Lo and behold, a single box of Linda McCartney sausages was unearthed beneath a stack of frozen falafel burgers – nice when you are in the mood, but not quite the thing I wanted for tonight. I managed to prize the box free – the freezer bottom was positively permafrost, and the sausages had probably been there since prehistoric times, but I didn’t care. I’d managed to secure the last Linda McCartney sausages in LS12. Sometimes persistence pays off. I bagged my swag and made for the checkout.

I was feeling so pleased with myself I impulse purchased an Easter egg for Clancy. Which I reckoned was quite thoughtful of me (she seemed pleased too.)

Easter egg

Now I suppose I’d best be off and peel some spuds. Potatoes don’t mash themselves.

One comment

  1. Well that is a rousing tale of urban foraging. I doubt if survivalists like Ray Mears or Bear Grylls would have encountered such travails scavenging for food in the Siberian tundra.
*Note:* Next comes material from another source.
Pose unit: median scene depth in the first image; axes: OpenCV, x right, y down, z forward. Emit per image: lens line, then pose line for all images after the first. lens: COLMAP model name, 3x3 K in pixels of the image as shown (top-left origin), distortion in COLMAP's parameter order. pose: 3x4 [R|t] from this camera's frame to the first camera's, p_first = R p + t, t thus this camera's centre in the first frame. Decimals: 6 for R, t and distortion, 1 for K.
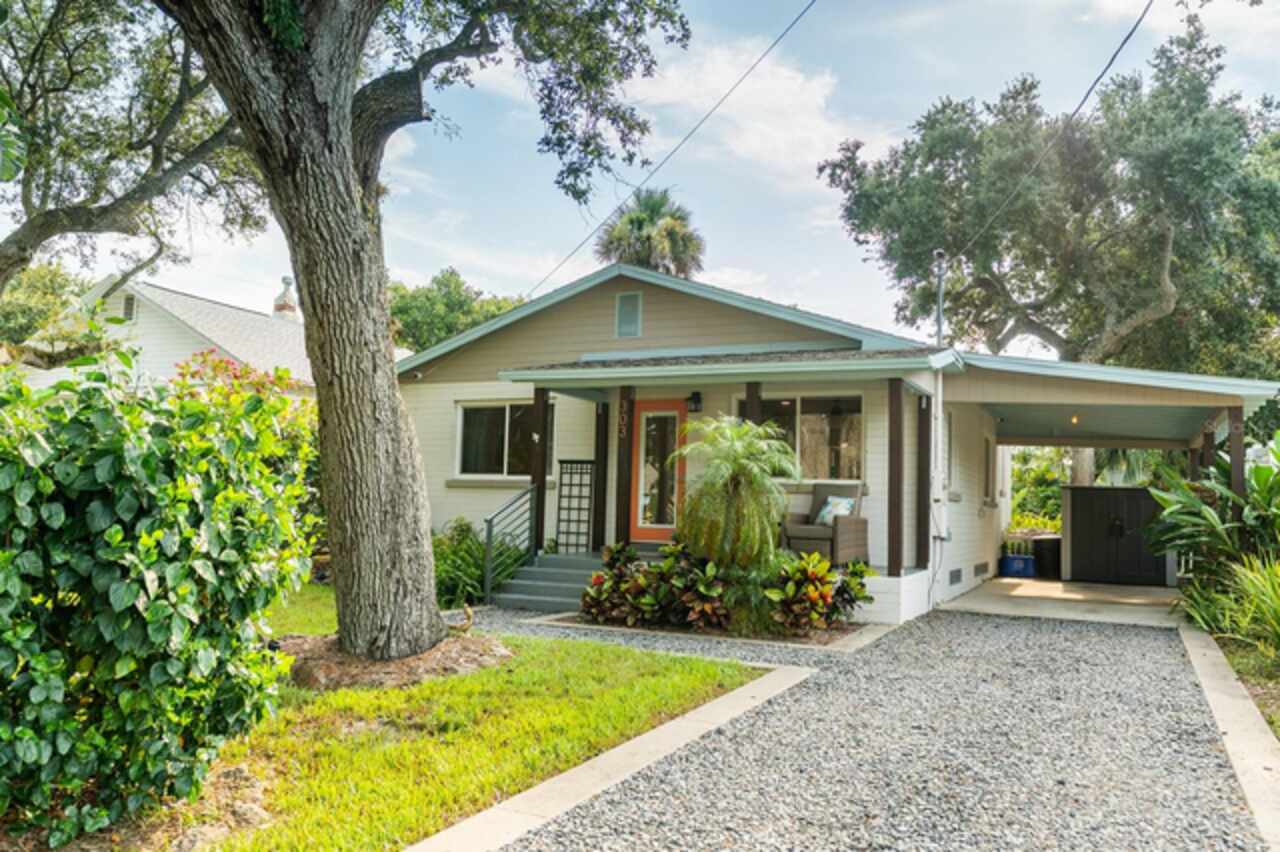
lens RADIAL K [[1008.9, 0, 640.0], [0, 1008.9, 426.0], [0, 0, 1]] dist [-0.000485, -0.000289]
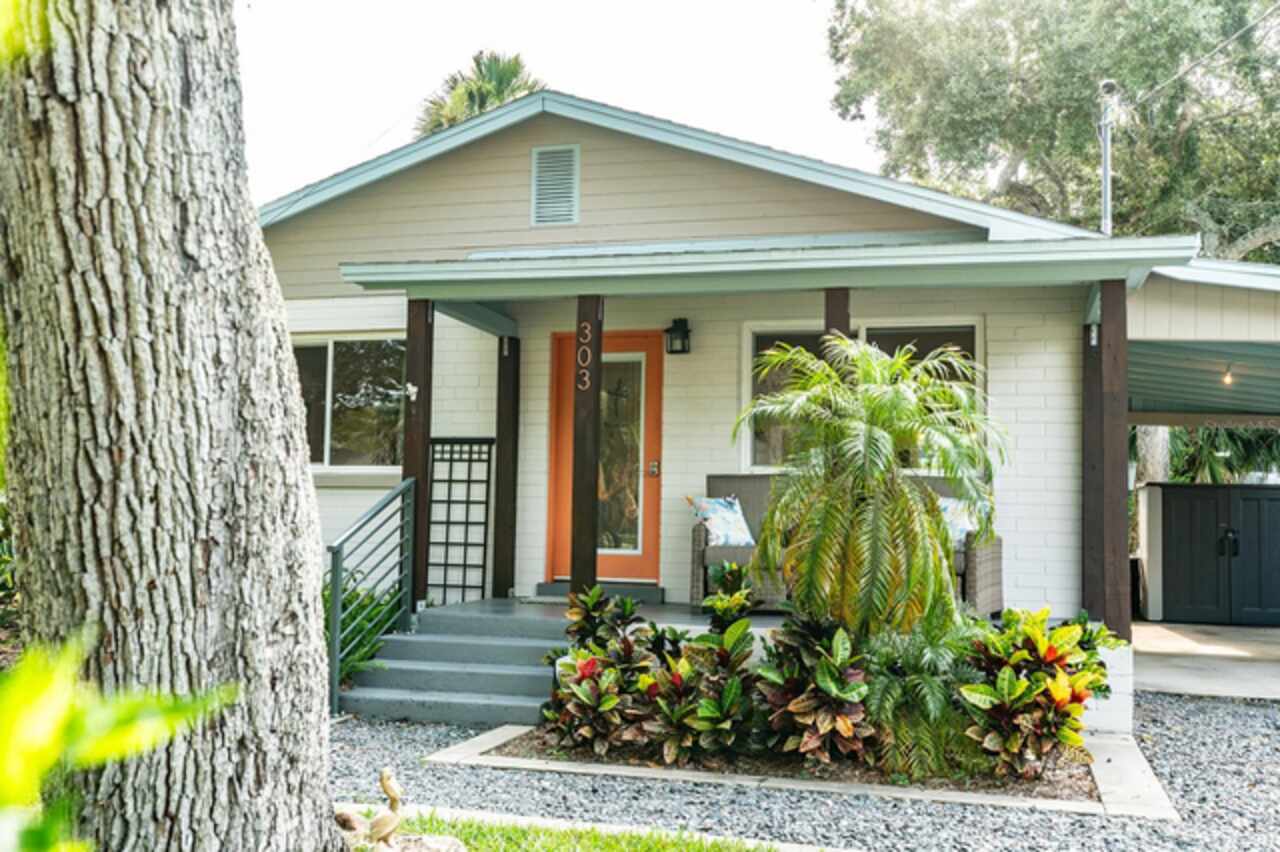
lens RADIAL K [[1275.2, 0, 640.0], [0, 1275.2, 426.0], [0, 0, 1]] dist [0.009372, -0.003148]
pose [[0.984408, 0.003864, 0.175856, -0.180198], [-0.005421, 0.999950, 0.008375, 0.040827], [-0.175815, -0.009198, 0.984380, 0.540488]]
Entirely unrelatedly your adventure calls to mind a couple of strange curfew-time diversions recently reported. A man set up base camp in his living room complete with tent and primus stove and then set off to scale Mount Everest, covering the distance to the summit in three days by repeatedly climbing the flight of stairs in his house. Quite how he replicated oxygen depletion and frost bite I don’t know. Perhaps he stuck his hands and feet in the freezer unit of his fridge for an hour or so. The other you may have heard of, the Italian who ran a marathon on his balcony. What next? someone rowing the equivalent of the Atlantic in a garden pond. I feel your plucky perseverance in search of the vegan sausages surely ranks alongside these heroic, almost quixotic, achievements.